Jacobs gave lectures and clinics throughout the world. During the CSO's 1977 and 1985 Japanese tours, Jacobs presented clinics in Tokyo. In January 1978, he lectured at Chicago's Michael Reese Hospital about playing wind instruments for the therapeutic treatment of asthma in children. He presented masterclasses at Northwestern University a week each summer from 1980 to 1998. The Second International Brass Congress presented its highest award to him in 1984. In 1991, he presented a clinic for the United States Marine Band in Washington D.C. He gave masterclasses as part of the Hearst Scholar program at the University of Northern Iowa and the Housewright Chair at Florida State University.

The Midwest Clinic presented Jacobs their highest award, the Medal of Honor, in 1985. In 1994, The Chicago Federation of Musicians awarded him for Lifetime Achievement at the first Living Art of Music awards. During his eightieth birthday celebration in 1995, he presented a lecture to the International Brassfest at Indiana University and the International Tuba-Euphonium Conference at Northwestern University. Northwestern's School of Music presented him the first Legends of Teaching award. Mayor Richard M. Daley proclaimed June 25, 1995, as Arnold Jacobs Day in the City of Chicago.

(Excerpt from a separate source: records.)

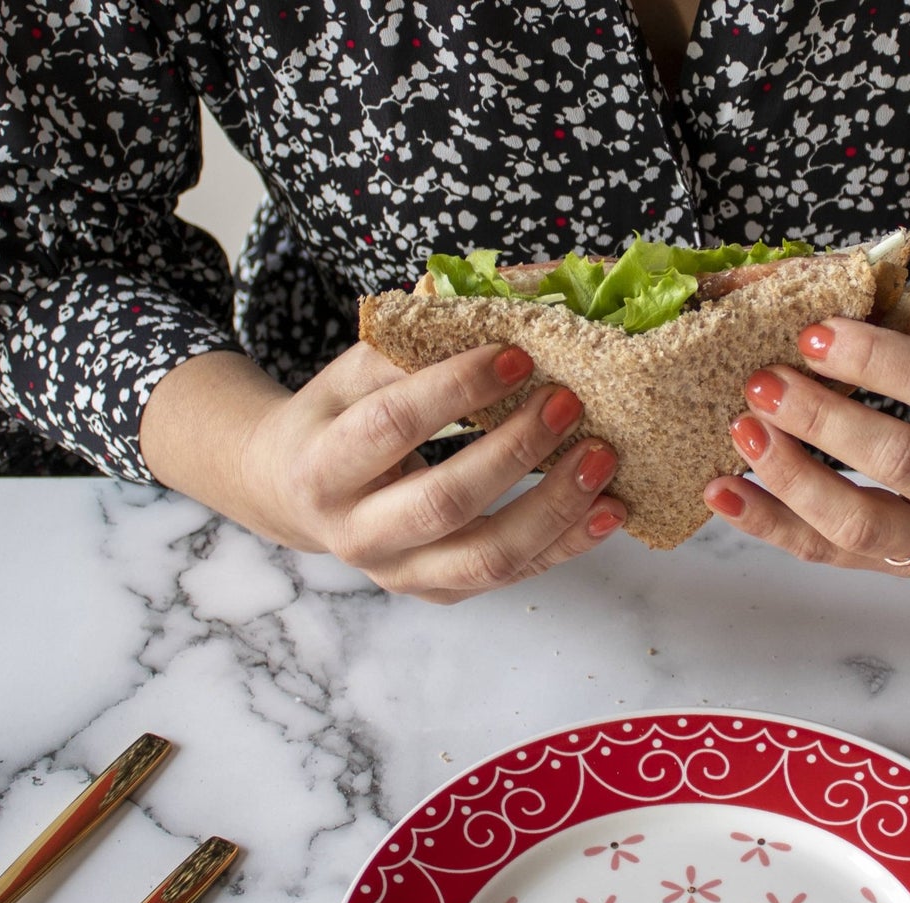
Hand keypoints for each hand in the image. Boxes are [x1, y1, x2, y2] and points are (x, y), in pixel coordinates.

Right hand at [143, 342, 624, 602]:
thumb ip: (406, 351)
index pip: (390, 426)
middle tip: (569, 404)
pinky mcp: (443, 593)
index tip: (517, 355)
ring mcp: (403, 574)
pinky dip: (569, 543)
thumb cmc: (336, 423)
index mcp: (322, 471)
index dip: (455, 389)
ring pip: (488, 557)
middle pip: (444, 503)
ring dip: (554, 507)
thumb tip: (488, 303)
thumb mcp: (350, 378)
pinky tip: (611, 510)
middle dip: (514, 453)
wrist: (299, 497)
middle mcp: (357, 535)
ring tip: (602, 460)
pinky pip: (515, 575)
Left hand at [702, 307, 909, 573]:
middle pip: (900, 461)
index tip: (813, 331)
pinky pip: (830, 554)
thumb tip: (796, 284)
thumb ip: (905, 322)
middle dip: (822, 418)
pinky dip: (771, 524)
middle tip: (762, 382)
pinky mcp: (908, 569)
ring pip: (861, 525)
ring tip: (740, 434)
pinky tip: (723, 492)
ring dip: (790, 479)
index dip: (876, 357)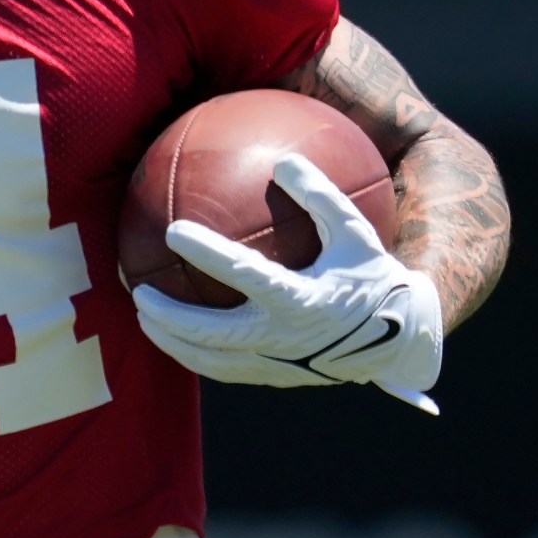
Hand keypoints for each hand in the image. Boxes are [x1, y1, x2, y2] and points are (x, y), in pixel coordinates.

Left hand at [131, 154, 443, 411]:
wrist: (399, 340)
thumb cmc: (373, 278)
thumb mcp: (355, 234)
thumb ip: (321, 197)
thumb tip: (284, 160)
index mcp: (302, 301)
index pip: (244, 274)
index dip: (207, 253)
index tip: (173, 231)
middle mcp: (285, 339)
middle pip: (213, 335)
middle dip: (170, 316)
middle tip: (138, 291)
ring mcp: (278, 364)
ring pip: (212, 362)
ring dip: (173, 343)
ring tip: (144, 320)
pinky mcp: (276, 377)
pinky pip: (226, 371)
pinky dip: (196, 356)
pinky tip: (177, 337)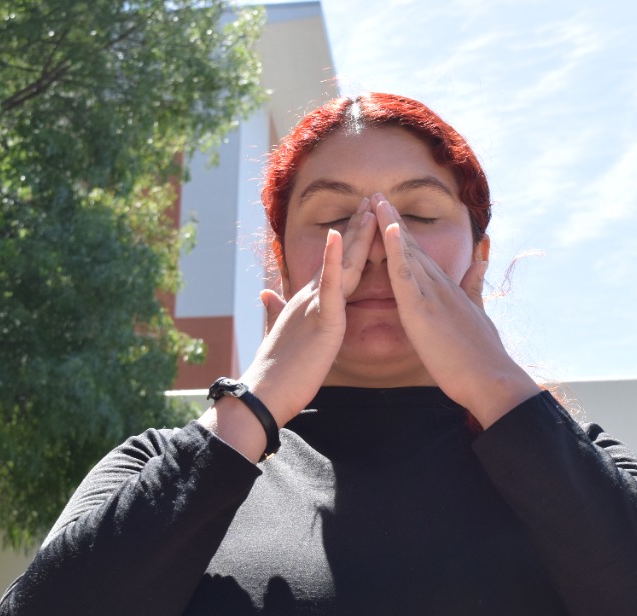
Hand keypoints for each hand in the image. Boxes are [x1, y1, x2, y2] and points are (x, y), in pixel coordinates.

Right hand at [199, 198, 375, 458]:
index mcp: (307, 303)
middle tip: (372, 200)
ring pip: (340, 265)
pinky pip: (330, 287)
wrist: (263, 395)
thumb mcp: (279, 335)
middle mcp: (310, 298)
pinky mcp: (322, 321)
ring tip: (367, 208)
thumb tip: (265, 295)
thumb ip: (274, 313)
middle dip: (357, 228)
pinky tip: (338, 237)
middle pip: (340, 257)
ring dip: (354, 234)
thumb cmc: (276, 374)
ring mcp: (315, 306)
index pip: (333, 267)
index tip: (362, 219)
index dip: (348, 242)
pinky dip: (333, 261)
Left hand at [374, 196, 537, 427]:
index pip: (421, 256)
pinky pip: (405, 276)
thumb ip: (475, 287)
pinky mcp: (423, 310)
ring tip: (376, 201)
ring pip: (407, 254)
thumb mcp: (479, 314)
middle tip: (376, 195)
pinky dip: (396, 252)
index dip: (404, 234)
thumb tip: (480, 263)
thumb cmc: (483, 356)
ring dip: (390, 226)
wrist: (492, 378)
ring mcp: (432, 295)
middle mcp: (440, 286)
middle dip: (392, 221)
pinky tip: (387, 231)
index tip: (390, 213)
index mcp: (448, 290)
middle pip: (411, 247)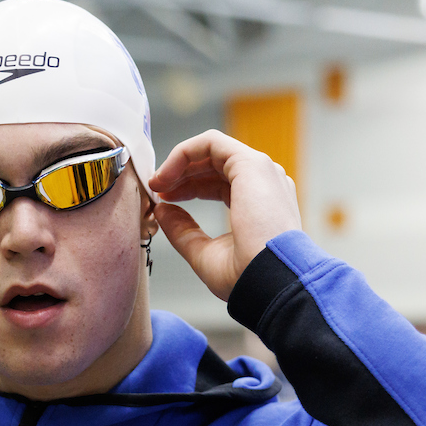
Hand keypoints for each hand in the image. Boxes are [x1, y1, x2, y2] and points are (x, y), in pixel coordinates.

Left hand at [149, 130, 301, 300]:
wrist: (270, 283)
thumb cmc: (245, 277)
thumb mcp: (205, 253)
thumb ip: (183, 230)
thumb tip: (163, 211)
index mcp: (260, 204)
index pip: (219, 184)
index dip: (188, 188)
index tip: (163, 199)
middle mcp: (264, 184)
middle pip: (214, 165)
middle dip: (180, 173)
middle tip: (155, 188)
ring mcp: (261, 172)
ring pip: (212, 149)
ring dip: (179, 162)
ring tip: (157, 182)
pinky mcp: (251, 164)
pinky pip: (211, 143)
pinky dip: (184, 153)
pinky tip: (166, 174)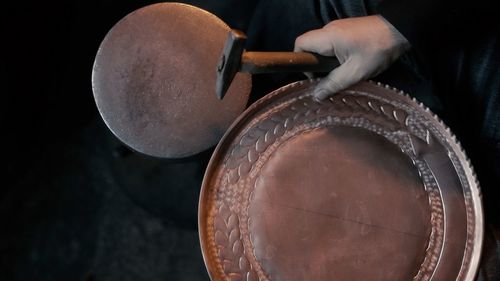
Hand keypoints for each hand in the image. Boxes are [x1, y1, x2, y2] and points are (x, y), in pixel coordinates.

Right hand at [294, 15, 409, 99]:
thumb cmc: (377, 50)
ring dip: (327, 61)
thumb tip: (316, 95)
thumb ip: (333, 84)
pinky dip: (336, 55)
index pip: (300, 44)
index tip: (312, 75)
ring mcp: (339, 28)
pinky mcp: (348, 30)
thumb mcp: (355, 72)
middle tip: (329, 78)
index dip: (300, 60)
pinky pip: (333, 43)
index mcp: (327, 37)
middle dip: (316, 64)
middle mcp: (329, 29)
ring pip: (322, 46)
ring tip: (342, 73)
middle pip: (310, 46)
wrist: (400, 31)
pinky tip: (350, 64)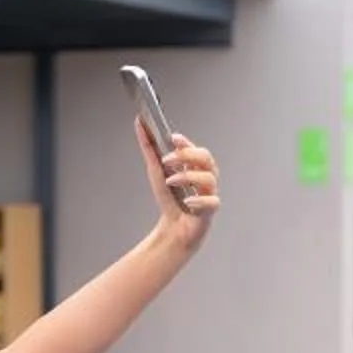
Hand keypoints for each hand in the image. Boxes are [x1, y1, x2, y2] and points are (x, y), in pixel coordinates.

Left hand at [139, 118, 219, 249]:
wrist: (173, 228)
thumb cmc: (170, 199)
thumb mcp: (156, 170)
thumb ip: (149, 147)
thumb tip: (140, 124)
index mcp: (195, 167)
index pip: (195, 149)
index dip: (186, 143)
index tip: (173, 138)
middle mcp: (205, 178)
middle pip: (206, 159)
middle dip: (187, 156)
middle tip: (167, 160)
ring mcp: (209, 193)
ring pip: (209, 178)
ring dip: (188, 176)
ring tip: (170, 181)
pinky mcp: (209, 210)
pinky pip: (211, 202)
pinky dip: (198, 200)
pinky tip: (187, 200)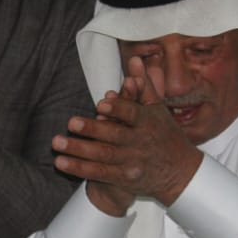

Jacobs was given an honorary Doctor of Music degrees from the VanderCook College of Music in 1986 and DePaul University in June 1995.

==Legacy==
Several books written by students about Jacobs are available, Arnold Jacobs, The Legacy of a Master edited by M. Dee Stewart, Arnold Jacobs: Song and Wind by Brian Frederiksen, Teaching Brass by Kristian Steenstrup, Lasting Change for Trumpeters: The Pedagogical Approach of Arnold Jacobs and 'Brass Singers: The Teaching of Arnold Jacobs' by Dr. Luis E. Loubriel, and Also Sprach Arnold Jacobs compiled by Bruce Nelson. Two compact discs, Arnold Jacobs Portrait of an Artist and Arnold Jacobs Legacy of an Artist, were compiled by Frank Byrne as audio "time capsules" of his voice and playing.